Award: Presidential Poster Award
Seemeen Hassan, MD, MS1, Zaheer Ahmed, MD2, Rajiv Chhabra, MD, MRCP (UK), FACG3, Mouhanna Abu Ghanimeh, MD4, Esmat Sadeddin, MD5, Osama Yousef, MD6
1University of Missouri Kansas City School of Medicine, Kansas City, MO; 2University of Missouri, Kansas City, MO; 3University of Missouri Kansas City School of Medicine / Saint Luke's Hospital of Kansas City, Kansas City, MO; 4Henry Ford Hospital, Detroit, MI; 5Truman Medical Center, University of Missouri Kansas City School of Medicine, Kansas City, MO; 6Cleveland Clinic, Abu Dhabi, Abu Dhabi, United Arab Emirates
Introduction: The ASGE, ACG & AGA in the Multi Society Task Force of Colorectal Cancer recommended quality benchmarks in 2017 to enhance the quality of screening colonoscopies. Cecal withdrawal time of ≥ 6 minutes (m) was recommended to achieve an adenoma detection rate (ADR) of ≥ 25%. The primary objective was to assess the relationship between withdrawal time & ADR in the USA using a large national database. The secondary objective was to assess the polyp detection rate (PDR) & sessile serrated adenoma/polyp detection rate (SDR).
Methods: The Clinical Outcomes Research Initiative (CORI) V4 database was queried for screening colonoscopies from 2009 to 2014. PDR, ADR & SDR were measured for each minute of withdrawal time. The detection rates were defined as the number of procedures bearing at least one lesion of interest (polyp for PDR, or adenoma for ADR or sessile serrated adenoma/polyp for SDR) divided by the total number of colonoscopies meeting the inclusion criteria. Inclusion criteria was age ≥ 18 years, average risk screening colonoscopies, performance years 2009 to 2014, successful cecal intubation, documentation of withdrawal time & post polypectomy pathology submission to CORI at a rate of ≥ 90%. SAS 9.4 was used.

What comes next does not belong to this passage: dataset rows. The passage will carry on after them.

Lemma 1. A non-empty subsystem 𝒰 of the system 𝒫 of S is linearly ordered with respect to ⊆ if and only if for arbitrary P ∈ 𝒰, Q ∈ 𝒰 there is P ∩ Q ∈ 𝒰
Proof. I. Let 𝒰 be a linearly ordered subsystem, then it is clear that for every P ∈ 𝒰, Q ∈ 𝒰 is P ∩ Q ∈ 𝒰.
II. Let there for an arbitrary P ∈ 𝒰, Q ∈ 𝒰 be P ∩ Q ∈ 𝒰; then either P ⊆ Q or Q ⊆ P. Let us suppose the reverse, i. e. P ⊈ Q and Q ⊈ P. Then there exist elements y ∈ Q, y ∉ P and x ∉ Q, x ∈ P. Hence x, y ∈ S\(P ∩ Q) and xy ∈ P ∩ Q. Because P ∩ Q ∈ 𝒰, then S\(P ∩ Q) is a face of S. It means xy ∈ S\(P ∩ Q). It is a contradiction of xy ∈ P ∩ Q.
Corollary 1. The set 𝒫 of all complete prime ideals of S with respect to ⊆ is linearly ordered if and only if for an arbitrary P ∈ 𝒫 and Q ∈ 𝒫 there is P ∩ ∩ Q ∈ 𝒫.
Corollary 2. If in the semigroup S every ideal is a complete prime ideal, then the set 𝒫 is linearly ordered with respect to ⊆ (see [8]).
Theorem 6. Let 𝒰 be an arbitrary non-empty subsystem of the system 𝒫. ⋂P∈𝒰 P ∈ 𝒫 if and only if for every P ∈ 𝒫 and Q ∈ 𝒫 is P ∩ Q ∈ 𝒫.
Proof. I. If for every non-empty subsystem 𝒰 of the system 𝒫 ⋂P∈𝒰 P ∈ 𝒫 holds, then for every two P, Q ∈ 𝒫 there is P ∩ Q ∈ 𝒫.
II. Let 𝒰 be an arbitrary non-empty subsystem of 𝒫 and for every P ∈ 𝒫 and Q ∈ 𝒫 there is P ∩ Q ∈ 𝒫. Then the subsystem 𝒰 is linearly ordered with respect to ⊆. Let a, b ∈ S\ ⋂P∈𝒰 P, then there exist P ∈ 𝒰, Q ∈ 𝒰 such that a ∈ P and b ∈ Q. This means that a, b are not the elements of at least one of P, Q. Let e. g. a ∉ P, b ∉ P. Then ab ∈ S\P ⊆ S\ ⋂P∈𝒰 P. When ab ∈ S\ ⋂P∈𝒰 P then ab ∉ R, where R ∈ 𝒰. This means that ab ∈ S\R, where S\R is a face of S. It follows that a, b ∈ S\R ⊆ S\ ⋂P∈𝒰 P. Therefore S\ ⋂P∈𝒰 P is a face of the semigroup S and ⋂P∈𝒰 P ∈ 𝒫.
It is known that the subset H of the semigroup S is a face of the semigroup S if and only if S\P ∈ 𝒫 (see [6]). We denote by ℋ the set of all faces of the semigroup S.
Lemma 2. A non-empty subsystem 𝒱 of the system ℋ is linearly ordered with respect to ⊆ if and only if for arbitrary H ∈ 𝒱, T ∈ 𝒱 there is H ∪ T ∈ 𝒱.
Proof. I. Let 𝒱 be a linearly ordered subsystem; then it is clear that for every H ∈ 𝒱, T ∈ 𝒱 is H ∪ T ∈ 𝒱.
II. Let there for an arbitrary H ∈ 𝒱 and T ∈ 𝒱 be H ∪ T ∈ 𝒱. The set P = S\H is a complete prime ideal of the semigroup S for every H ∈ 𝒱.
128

Results: 23242 colonoscopies met the inclusion criteria. PDR increased with longer cecal withdrawal times in a linear fashion (Fig1). The rise in PDR was very similar in pattern to the rise in ADR. The ratio of PDR to ADR decreased as the withdrawal time increased (2.7 at 6 m, 1.8 at 10 m, 1.5 at 13 m & 1.2 at 22 m). ADR increased with longer withdrawal times in a linear fashion (Fig2). ADR was 8.1% at 6 m, 25.4% at 10 m & 42.1% at 13 m. The ADR continued to rise in association with longer withdrawal times reliably reaching 75.5% at 26 m. ADR continued to rise beyond 26 m but it was less reliable due to the number of procedures being < 100 per withdrawal minute beyond 26 m. SDR increased with longer withdrawal times in an exponential fashion (Fig3). It was 0.6% at 6 m, 1.3% at 10 m, 2.6% at 13 m & 9.0% at 22 m. It seemed to reach a plateau after 22 m & SDR was less reliable past that point due to < 100 procedures per withdrawal minute.
Discussion: PDR & ADR are likely to be higher with longer withdrawal times in a linear fashion. SDR is likely to be higher with longer withdrawal times in an exponential fashion until 22 m after which it tends to plateau. The optimal withdrawal time for reaching the benchmark of ADR ≥ 25% may be as high as 10 m when assessed at a national level.
Citation: Seemeen Hassan, MD, MS; Zaheer Ahmed, MD; Rajiv Chhabra, MD, MRCP (UK), FACG; Mouhanna Abu Ghanimeh, MD; Esmat Sadeddin, MD; Osama Yousef, MD. P1265 - THE ASSOCIATION OF CECAL WITHDRAWAL TIME WITH ADENOMA DETECTION RATE (ADR) AND SESSILE SERRATED ADENOMA/POLYP DETECTION RATE (SDR) IN AVERAGE RISK SCREENING COLONOSCOPIES. Program No. P1265. ACG 2019 Annual Scientific Meeting Abstracts. San Antonio, Texas: American College of Gastroenterology.